- Education: University of California San Diego University of California Berkeley
- Occupation: Venture Capitalist
- Known for: Founder of Ask.com
- Political party: Democratic party

= Garrett Gruener =

American politician

Garrett Gruener is an American venture capitalist, most known as the founder of Ask.com and a co-founder of Alta Partners. He was also a candidate for the 2003 California recall special election from the Democratic Party, finishing 28th in a field of 135 candidates with 2,562 votes.

==Education==

Gruener received his B.S. at the University of California San Diego in 1976, and he received his M.A. at the University of California Berkeley.

==Career==
===Business===

Gruener has been working for more than two decades in the fields of software development, systems engineering, and corporate development.
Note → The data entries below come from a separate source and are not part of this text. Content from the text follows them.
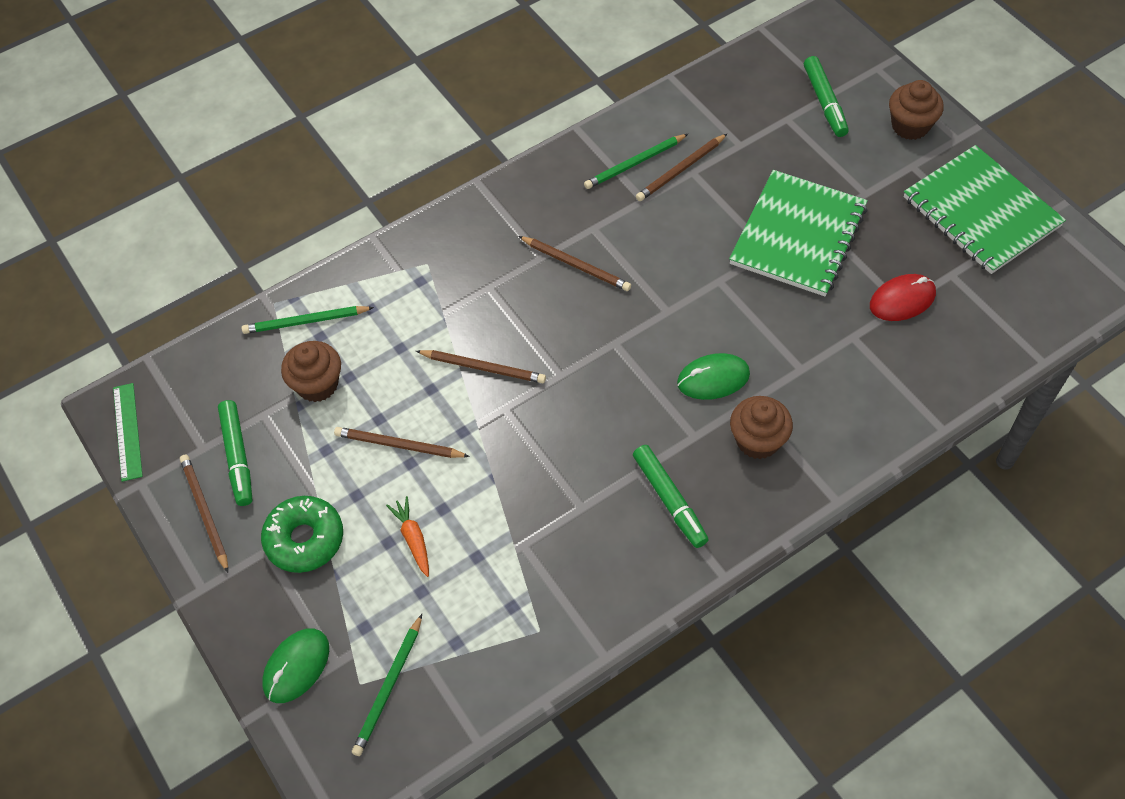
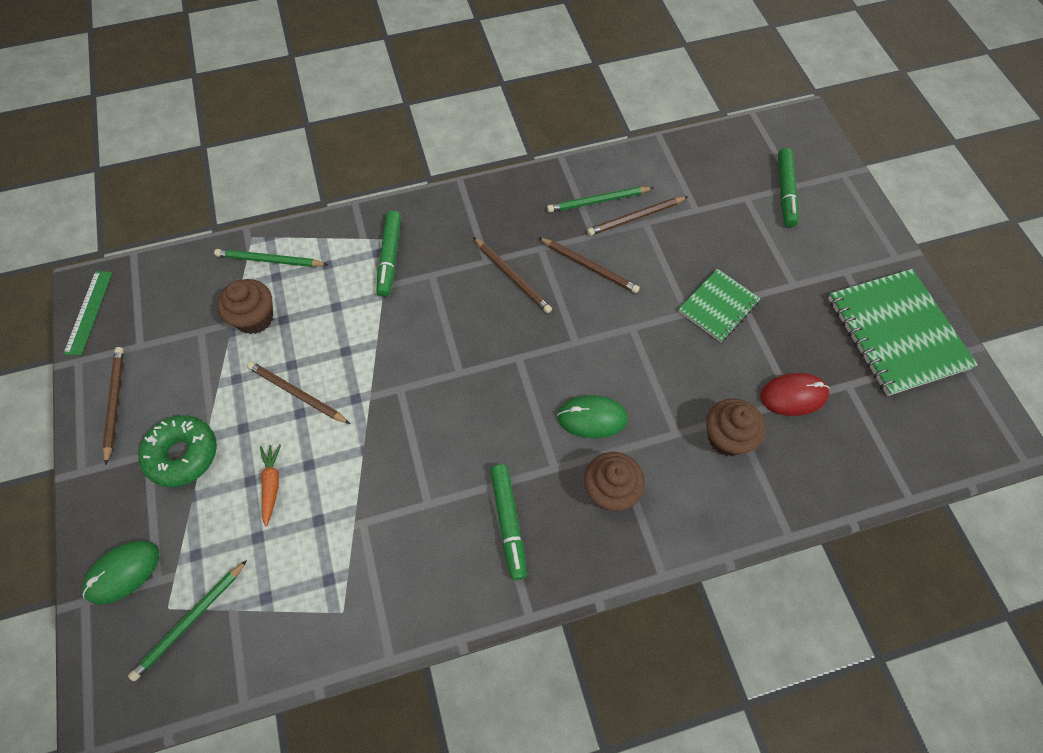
camera: 15 degrees right, 5 degrees up
(237, 457) = (163, 362): green marker -> green marker (390, 257)
(483, 368) = (397, 345): brown pencil -> brown pencil (589, 266)
(798, 235) = (718, 306): green notebook -> green notebook, size x0.57
(910, 126) = (856, 234): brown cupcake -> brown cupcake (727, 437)

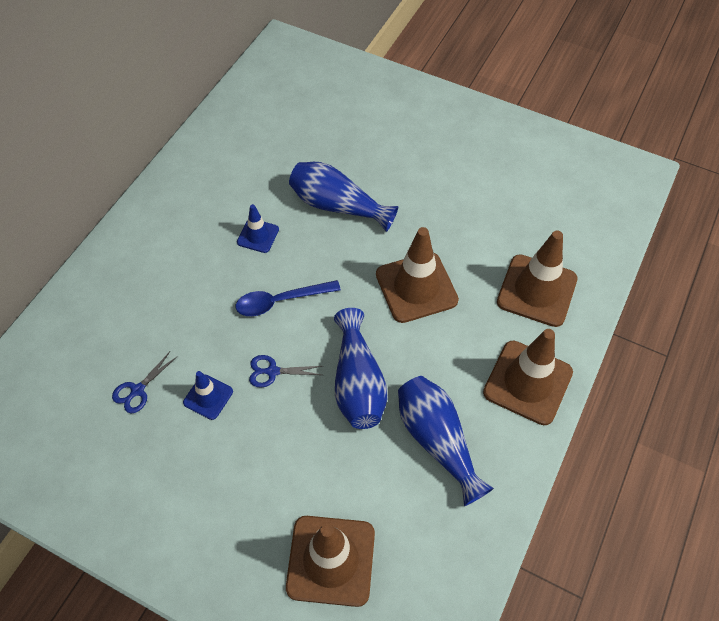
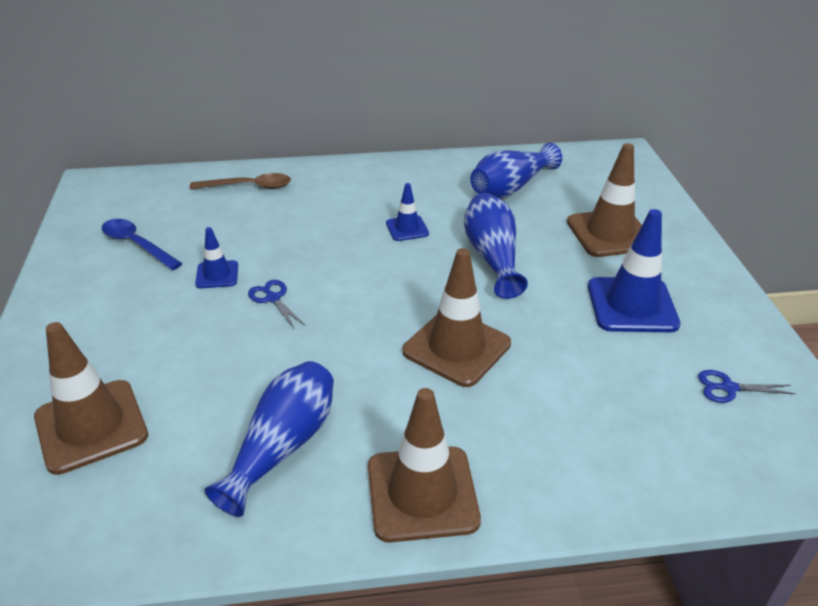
camera: 55 degrees right, 20 degrees down
(91, 313) = (248, 187): none -> brown spoon
(137, 390) = (195, 237): blue scissors -> blue scissors (728, 388)
(280, 301) = (352, 270): blue spoon -> blue spoon (136, 244)
(358, 383) = (305, 356): blue vase -> blue vase (510, 187)
(449, 167) = (632, 305): none -> blue traffic cone
(536, 290) = (556, 446): brown traffic cone -> brown traffic cone (609, 233)

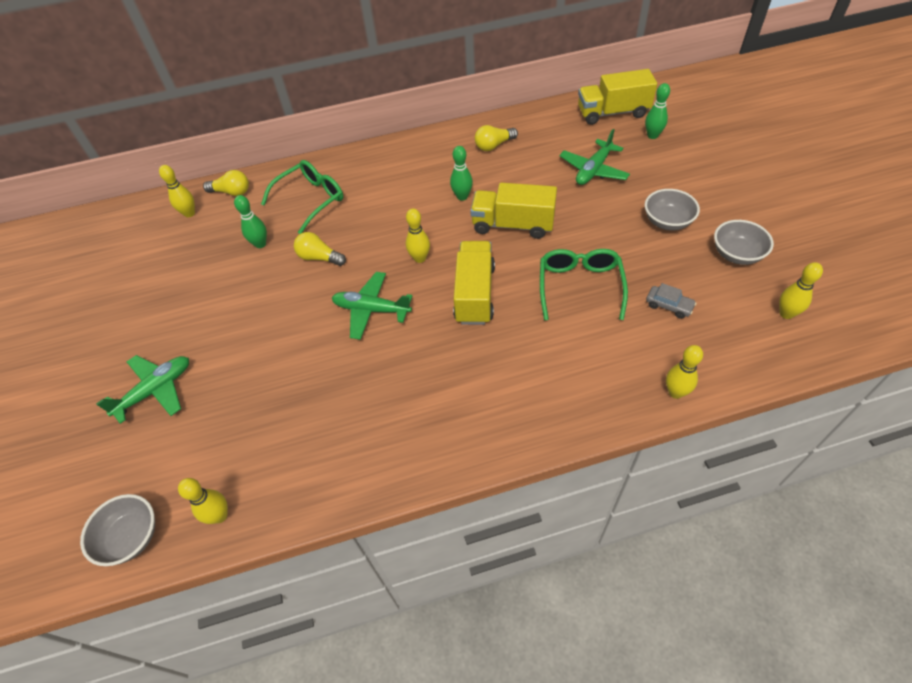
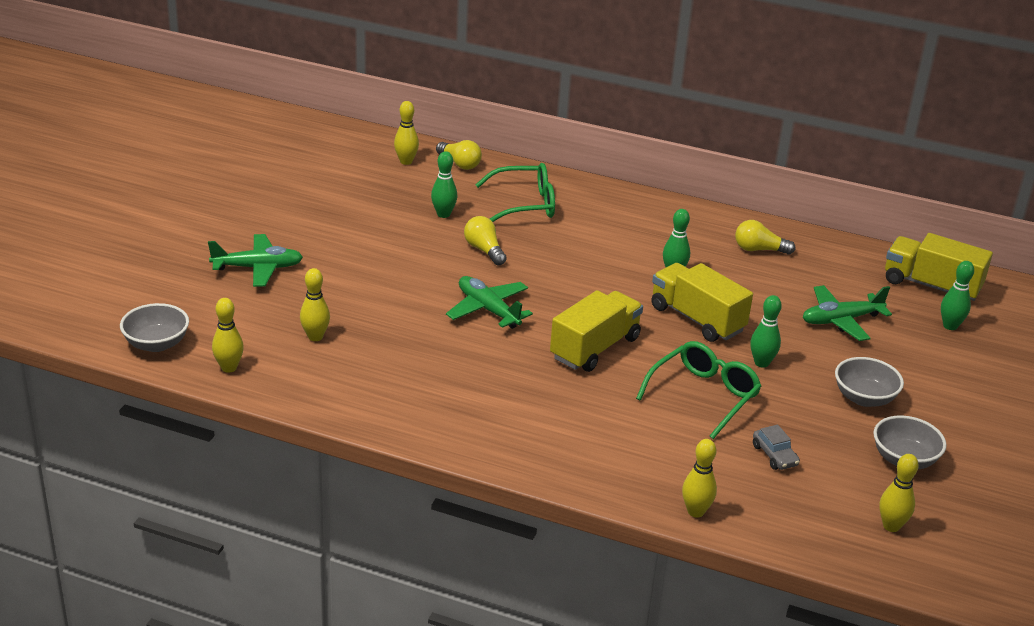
camera: 30 degrees right, 20 degrees down
(420, 258) = (575, 297): yellow bowling pin -> yellow bowling pin (315, 337)
(585, 234) = (761, 363): none -> green bowling pin

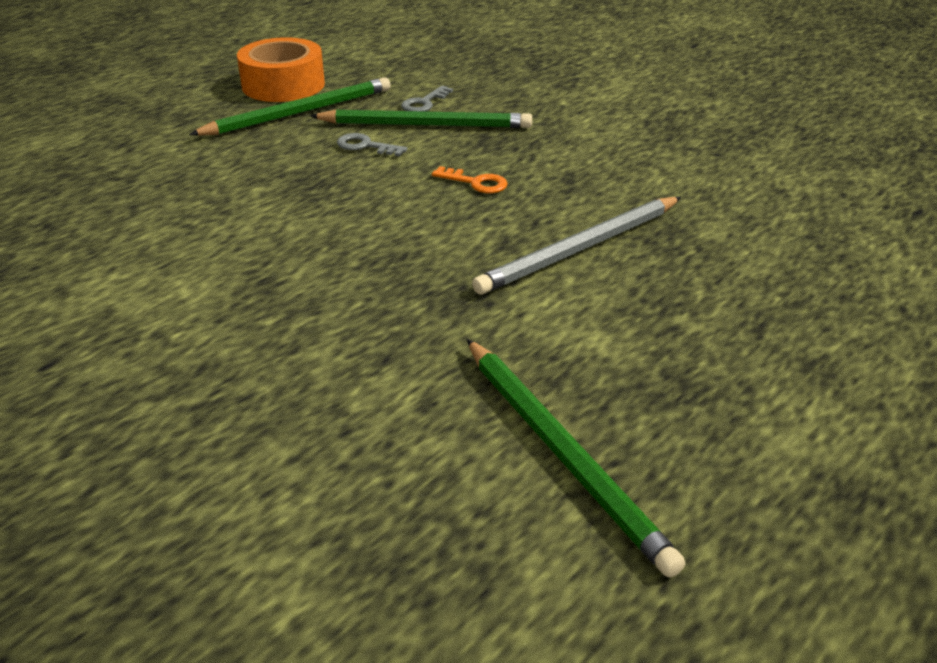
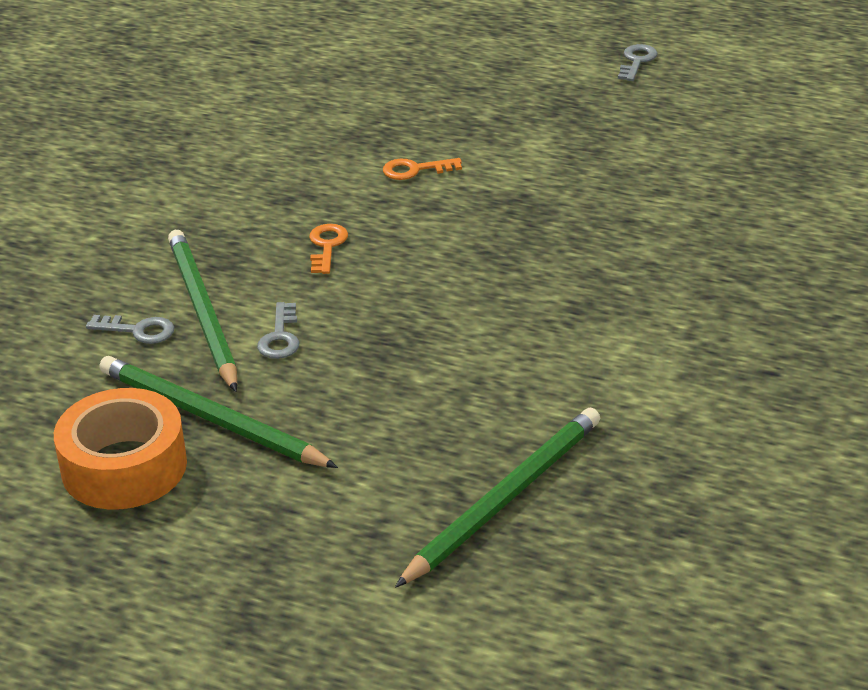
camera: 110 degrees left, 0 degrees up
(562, 453) = (663, 134): green pencil -> green pencil (504, 499)
(580, 249) = (415, 170): grey pencil -> orange key
(802, 502) = (636, 61): none -> grey key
In 1982, he founded Virtual Microsystems, a communications software company that was later merged with a larger corporation. Garrett specializes in information technology and is on the board of directors of nCircle Network Security, Xelerated, and Nanomix. In 1992, he became a Partner at Burr, Egan, Deleage & Co. In 1996, along with Jean Deleage, Guy Nohra and Marino Polestral, he co-founded Alta Partners, a venture capital firm in life sciences. As of 2018, he is still serving as the company's Managing Director. He is also on the Board of Directors of Goldman School of Public Policy, part of the University of California, Berkeley.

====Ask.com====

In 1995, Gruener alongside David Warthen, a consulting engineer, created a company called Ask Jeeves. After both investing over $250,000 they set up their office in Berkeley, California. Named after the butler in the stories by P.G. Wodehouse "who had an answer to every problem", the firm provides software that operates in a "question-and-answer" format. In 1997, they made their product available for free on the Internet under the name Ask.com. The product utilizes syntactic and semantic analysis to answer the asked question through one of the around 10,000 basic formulas. It shows various versions of the question and allows the user to pick the desired one. In the beginning, the company employed around 40 workers who provided the users with the needed answer to their question. In 1998, the company made around $1 million profit for adverts on its website. In 2003, Gruener stepped out of the chairman position at Ask.com.

====Virtual Microsystems====
Virtual Microsystems Inc (VMI) software enabled running MS-DOS and CP/M application programs on Digital Equipment Corporation's VAX minicomputers. As of mid-1988, VMI and Logicraft were "the only commercially available products that let VAX/VMS systems run standard off-the-shelf PC applications from terminals and VAXstations." VMI's "The Bridge" facilitated using the DEC machine's hard disk, which in turn provided better backups than individualized floppy-based arrangements. The Bridge is slower than a top end PC; VMI's Z-Board add-on matches that speed.

Other benefits included developing software for PCs and printing on DEC-attached high speed printers.

===Politics===
Gruener was a candidate for the 2003 California gubernatorial recall election from the Democratic Party. He was one of the candidates who aggressively used the Internet to push his message and also ran campaign ads in selected television markets. Eventually, Gruener finished 28th in a field of 135 candidates with 2,562 votes.

==Personal life==

Gruener is married to Amy Slater, an attorney and lecturer on the subject of negotiations and conflict resolution at the Goldman School of Public Policy and at the University of California, Hastings College of the Law. They live in the Bay Area. Gruener is also a pilot.